E noi in piena libertà possiamo entrarvi - come i discepoli nella conclusione dell’evangelo lucano - percorrendo una via nuova e viva, inaugurata dalla stessa umanità del Figlio (sangue e carne) che ci rinnova, rendendoci capaci di fidarci appieno di Lui, nella speranza di un amore fedele per sempre (Ebrei 9 e 10 – II lettura).
“Dio in Gesù ama gli umani all’eccesso e li introduce nella sua stessa gloria, partecipi della sua pienezza. Dio rimane ormai per sempre vicino: questo annuncio di gioia che già i discepoli portavano in cuore vedendo Gesù sottrarsi ai loro sguardi, questo vangelo, è il Dono affidato alla chiesa che, come corpo di Cristo, è chiamata a manifestare ogni giorno la “sua” pienezza che si realizza interamente in tutte le cose, poiché in tutte le cose l’Amore può realizzarsi” (COMUNITÀ DI VIBOLDONE).

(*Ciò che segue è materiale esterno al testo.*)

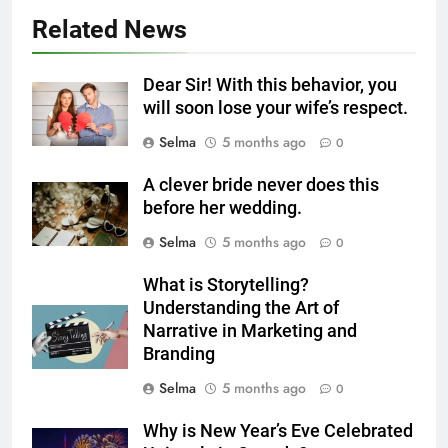
Milk Soup: Chef’s Secret
Related News
FOOD
6
Dear Sir! With this behavior, you
Step-by-Step Recipe for Shole
will soon lose your wife’s respect.
Zard with a Magic Tip
Selma
5 months ago
0
FOOD
A clever bride never does this
before her wedding.
7
The main reason for lack of
Selma
5 months ago
0
concentration and simple
What is Storytelling?
methods to treat it
HEALTH
Understanding the Art of
Narrative in Marketing and
8
Branding
Nipah Virus: What It Is, Its
Selma
5 months ago
0
Symptoms, and How It Spreads
HEALTH
Why is New Year’s Eve Celebrated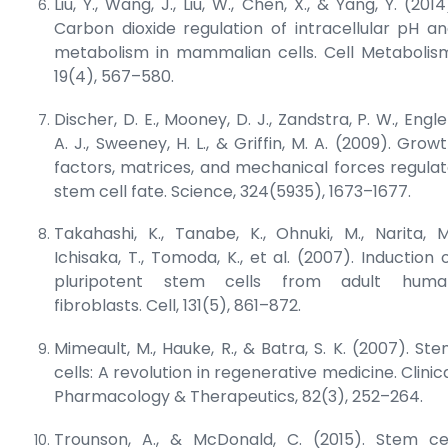
Liu, Y., Wang, J., Liu, W., Chen, X., & Yang, Y. (2014
Carbon dioxide regulation of intracellular pH a
metabolism in mammalian cells.
Cell Metabolis
19(4), 567–580.
Discher, D. E., Mooney, D. J., Zandstra, P. W., Engle
A. J., Sweeney, H. L., & Griffin, M. A. (2009). Grow
factors, matrices, and mechanical forces regula
stem cell fate.
Science
, 324(5935), 1673–1677.
Takahashi, K., Tanabe, K., Ohnuki, M., Narita, M
Ichisaka, T., Tomoda, K., et al. (2007). Induction 
pluripotent stem cells from adult huma
fibroblasts.
Cell
, 131(5), 861–872.
Mimeault, M., Hauke, R., & Batra, S. K. (2007). St
cells: A revolution in regenerative medicine.
Clinic
Pharmacology & Therapeutics
, 82(3), 252–264.
Trounson, A., & McDonald, C. (2015). Stem ce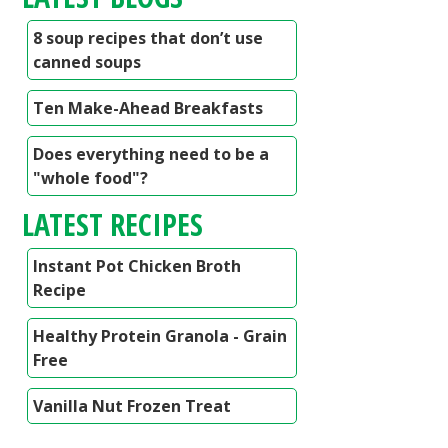
8 soup recipes that don’t use
canned soups
Ten Make-Ahead Breakfasts
Does everything need to be a
"whole food"?
LATEST RECIPES
Instant Pot Chicken Broth
Recipe
Healthy Protein Granola - Grain
Free
Vanilla Nut Frozen Treat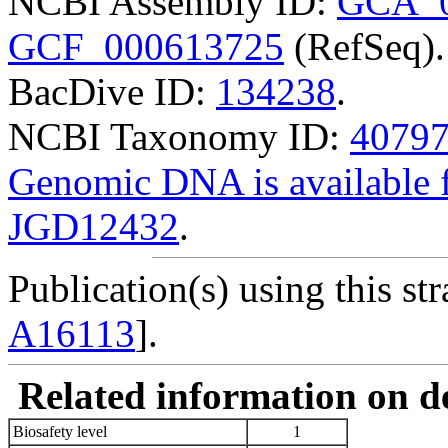
NCBI Assembly ID:
GCA_0
GCF_000613725
(RefSeq).
BacDive ID:
134238
.
NCBI Taxonomy ID:
4079
Genomic DNA is availabl
JGD12432
.
Publication(s) using this str
A16113
].
Related information on del
Biosafety level
1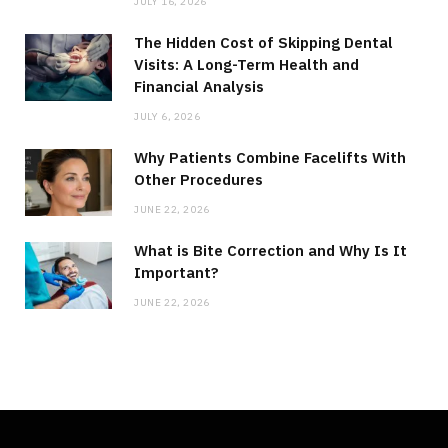
JULY 16, 2026
The Hidden Cost of Skipping Dental
Visits: A Long-Term Health and
Financial Analysis
JULY 6, 2026
Why Patients Combine Facelifts With
Other Procedures
JUNE 22, 2026
What is Bite Correction and Why Is It
Important?
JUNE 22, 2026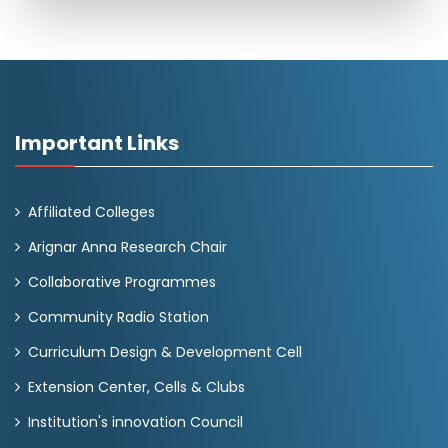
Important Links
Affiliated Colleges
Arignar Anna Research Chair
Collaborative Programmes
Community Radio Station
Curriculum Design & Development Cell
Extension Center, Cells & Clubs
Institution's innovation Council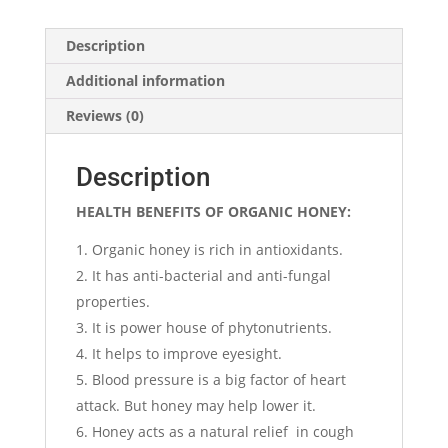
Description
Additional information
Reviews (0)
Description
HEALTH BENEFITS OF ORGANIC HONEY:
Organic honey is rich in antioxidants.
It has anti-bacterial and anti-fungal
properties.
It is power house of phytonutrients.
It helps to improve eyesight.
Blood pressure is a big factor of heart
attack. But honey may help lower it.
Honey acts as a natural relief in cough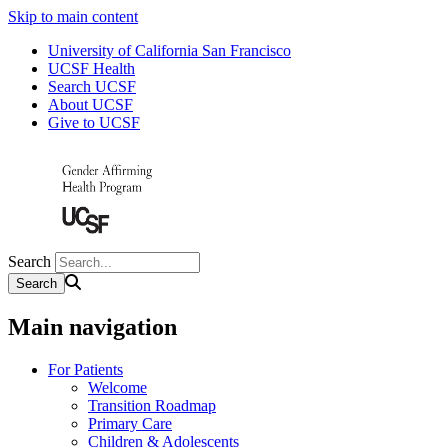
Skip to main content
University of California San Francisco
UCSF Health
Search UCSF
About UCSF
Give to UCSF
Search
Main navigation
For Patients
Welcome
Transition Roadmap
Primary Care
Children & Adolescents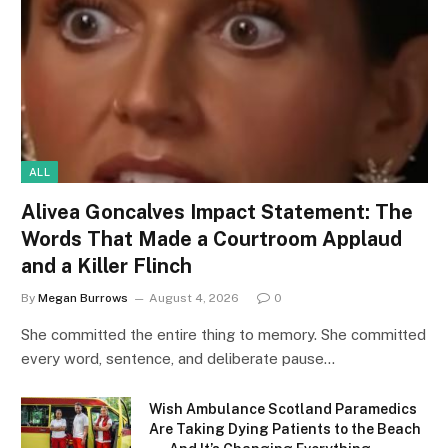
ALL
Alivea Goncalves Impact Statement: The
Words That Made a Courtroom Applaud
and a Killer Flinch
By
Megan Burrows
August 4, 2026
0
She committed the entire thing to memory. She committed
every word, sentence, and deliberate pause…
Wish Ambulance Scotland Paramedics
Are Taking Dying Patients to the Beach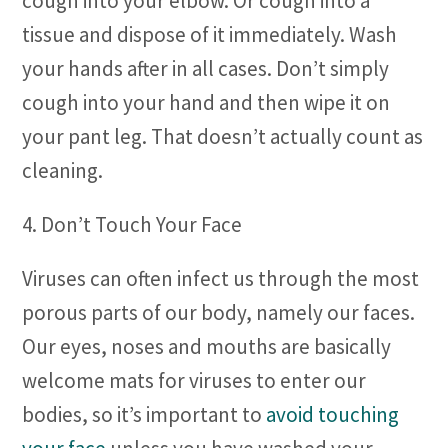
cough into your elbow. Or cough into a
tissue and dispose of it immediately. Wash
your hands after in all cases. Don’t simply
cough into your hand and then wipe it on
your pant leg. That doesn’t actually count as
cleaning.
4. Don’t Touch Your Face
Viruses can often infect us through the most
porous parts of our body, namely our faces.
Our eyes, noses and mouths are basically
welcome mats for viruses to enter our
bodies, so it’s important to
avoid touching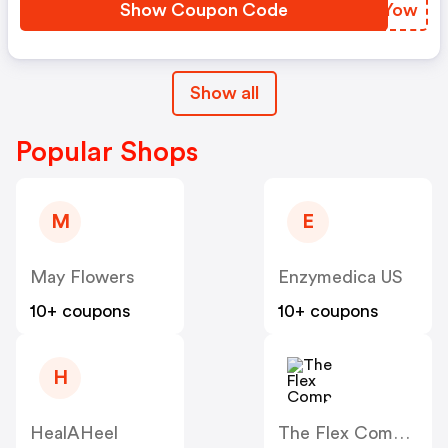
Show Coupon Code
QMSYow
Show all
Popular Shops
M
E
May Flowers
Enzymedica US
10+ coupons
10+ coupons
H
HealAHeel
The Flex Company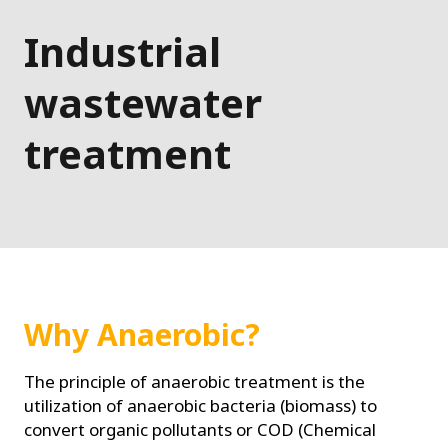
Industrial
wastewater
treatment
Why Anaerobic?
The principle of anaerobic treatment is the
utilization of anaerobic bacteria (biomass) to
convert organic pollutants or COD (Chemical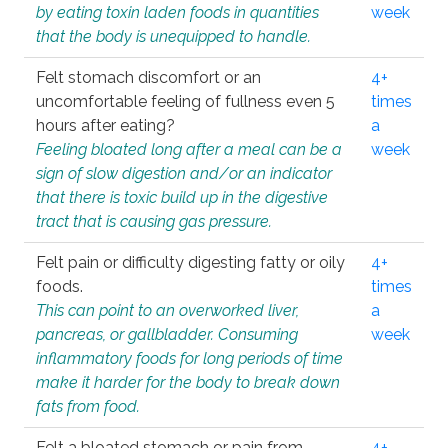
by eating toxin laden foods in quantities
week
that the body is unequipped to handle.
Felt stomach discomfort or an
4+
uncomfortable feeling of fullness even 5
times
hours after eating?
a
Feeling bloated long after a meal can be a
week
sign of slow digestion and/or an indicator
that there is toxic build up in the digestive
tract that is causing gas pressure.
Felt pain or difficulty digesting fatty or oily
4+
foods.
times
This can point to an overworked liver,
a
pancreas, or gallbladder. Consuming
week
inflammatory foods for long periods of time
make it harder for the body to break down
fats from food.
Felt a bloated stomach or pain from
4+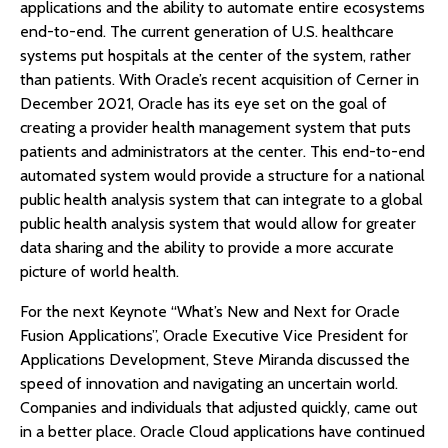
applications and the ability to automate entire ecosystems
end-to-end. The current generation of U.S. healthcare
systems put hospitals at the center of the system, rather
than patients. With Oracle’s recent acquisition of Cerner in
December 2021, Oracle has its eye set on the goal of
creating a provider health management system that puts
patients and administrators at the center. This end-to-end
automated system would provide a structure for a national
public health analysis system that can integrate to a global
public health analysis system that would allow for greater
data sharing and the ability to provide a more accurate
picture of world health.
For the next Keynote “What’s New and Next for Oracle
Fusion Applications”, Oracle Executive Vice President for
Applications Development, Steve Miranda discussed the
speed of innovation and navigating an uncertain world.
Companies and individuals that adjusted quickly, came out
in a better place. Oracle Cloud applications have continued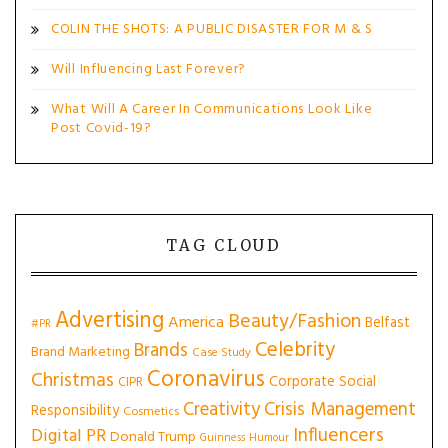
COLIN THE SHOTS: A PUBLIC DISASTER FOR M & S
Will Influencing Last Forever?
What Will A Career In Communications Look Like
Post Covid-19?
TAG CLOUD
Advertising
Beauty/Fashion
America
Belfast
#PR
Celebrity
Brands
Brand Marketing
Case Study
Coronavirus
Christmas
Corporate Social
CIPR
Creativity
Crisis Management
Responsibility
Cosmetics
Influencers
Digital PR
Donald Trump
Guinness
Humour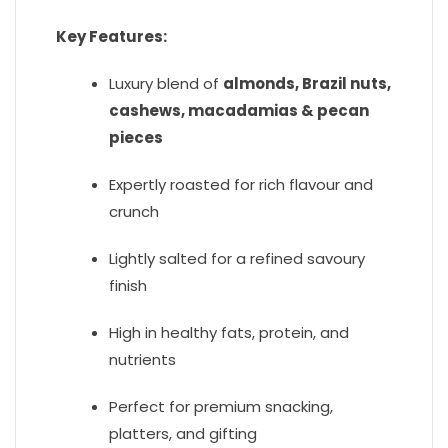
Key Features:
Luxury blend of
almonds, Brazil nuts,
cashews, macadamias & pecan
pieces
Expertly roasted for rich flavour and
crunch
Lightly salted for a refined savoury
finish
High in healthy fats, protein, and
nutrients
Perfect for premium snacking,
platters, and gifting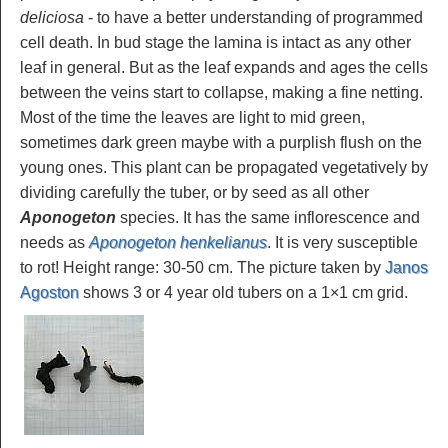
deliciosa
- to have a better understanding of programmed
cell death. In bud stage the lamina is intact as any other
leaf in general. But as the leaf expands and ages the cells
between the veins start to collapse, making a fine netting.
Most of the time the leaves are light to mid green,
sometimes dark green maybe with a purplish flush on the
young ones. This plant can be propagated vegetatively by
dividing carefully the tuber, or by seed as all other
Aponogeton
species. It has the same inflorescence and
needs as
Aponogeton henkelianus
. It is very susceptible
to rot! Height range: 30-50 cm. The picture taken by
Janos
Agoston
shows 3 or 4 year old tubers on a 1×1 cm grid.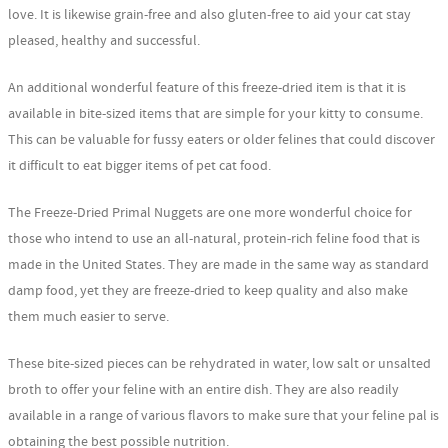
love. It is likewise grain-free and also gluten-free to aid your cat stay
pleased, healthy and successful.
An additional wonderful feature of this freeze-dried item is that it is
available in bite-sized items that are simple for your kitty to consume.
This can be valuable for fussy eaters or older felines that could discover
it difficult to eat bigger items of pet cat food.
The Freeze-Dried Primal Nuggets are one more wonderful choice for
those who intend to use an all-natural, protein-rich feline food that is
made in the United States. They are made in the same way as standard
damp food, yet they are freeze-dried to keep quality and also make
them much easier to serve.
These bite-sized pieces can be rehydrated in water, low salt or unsalted
broth to offer your feline with an entire dish. They are also readily
available in a range of various flavors to make sure that your feline pal is
obtaining the best possible nutrition.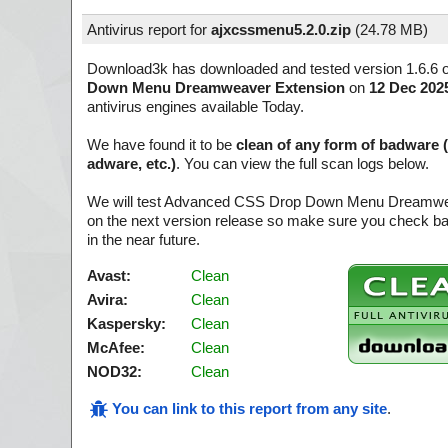
Antivirus report for
ajxcssmenu5.2.0.zip
(
24.78 MB)
Download3k has downloaded and tested version 1.6.6 
Down Menu Dreamweaver Extension
on
12 Dec 202
antivirus engines available Today.
We have found it to be
clean of any form of badware 
adware, etc.)
. You can view the full scan logs below.
We will test Advanced CSS Drop Down Menu Dreamwe
on the next version release so make sure you check ba
in the near future.
Avast:
Clean
Avira:
Clean
Kaspersky:
Clean
McAfee:
Clean
NOD32:
Clean
You can link to this report from any site
.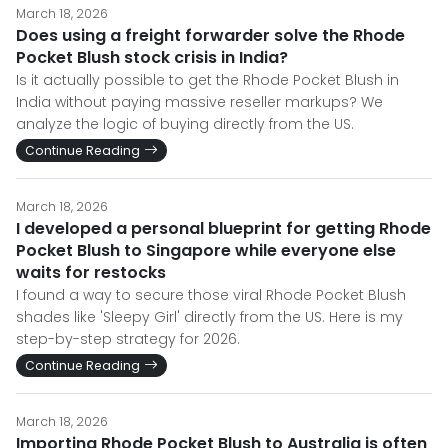
March 18, 2026
Does using a freight forwarder solve the Rhode
Pocket Blush stock crisis in India?
Is it actually possible to get the Rhode Pocket Blush in
India without paying massive reseller markups? We
analyze the logic of buying directly from the US.
Continue Reading
March 18, 2026
I developed a personal blueprint for getting Rhode
Pocket Blush to Singapore while everyone else
waits for restocks
I found a way to secure those viral Rhode Pocket Blush
shades like 'Sleepy Girl' directly from the US. Here is my
step-by-step strategy for 2026.
Continue Reading
March 18, 2026
Importing Rhode Pocket Blush to Australia is often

Sono già state fatte considerazioni e riflessioni sul fatto che l’atto del risorgere abbia posto Gesù di Nazareth in un nuovo rapporto con il Padre di “piena unità” dopo l’esperienza di aver vissuto umanamente (cf Gv 3,13) e che abbia “trascinato con sé” la natura umana e l’umanità in una sorta di divinizzazione.
Ascensione di Cristo e assunzione dell’essere umano. La Liturgia della chiesa spalanca il cielo in terra e porta la terra in cielo.
L’ascensione è il momento eterno del nostro accesso alla comunione con il Padre… e con i nostri fratelli e sorelle ogni volta che “usciamo da noi stessi” per entrare nelle situazioni altri con quella tenerezza e compassione che ha caratterizzato il calarsi del Figlio nella nostra vicenda umana. Più scendiamo abbassandoci (cf Filippesi 2), con l’umanità ascendiamo in Colui che dell’umanità ha fatto la sua sposa, infatti “non si è separato dalla nostra condizione umana… dove è Lui, nostra testa, siamo anche siamo anche noi suo corpo” [PREFAZIO I; cf Efesini 5].
[1] Traduzione del testo: absi, LUCA, Edizioni Terra Santa, Milano 2018, pp. 350-351.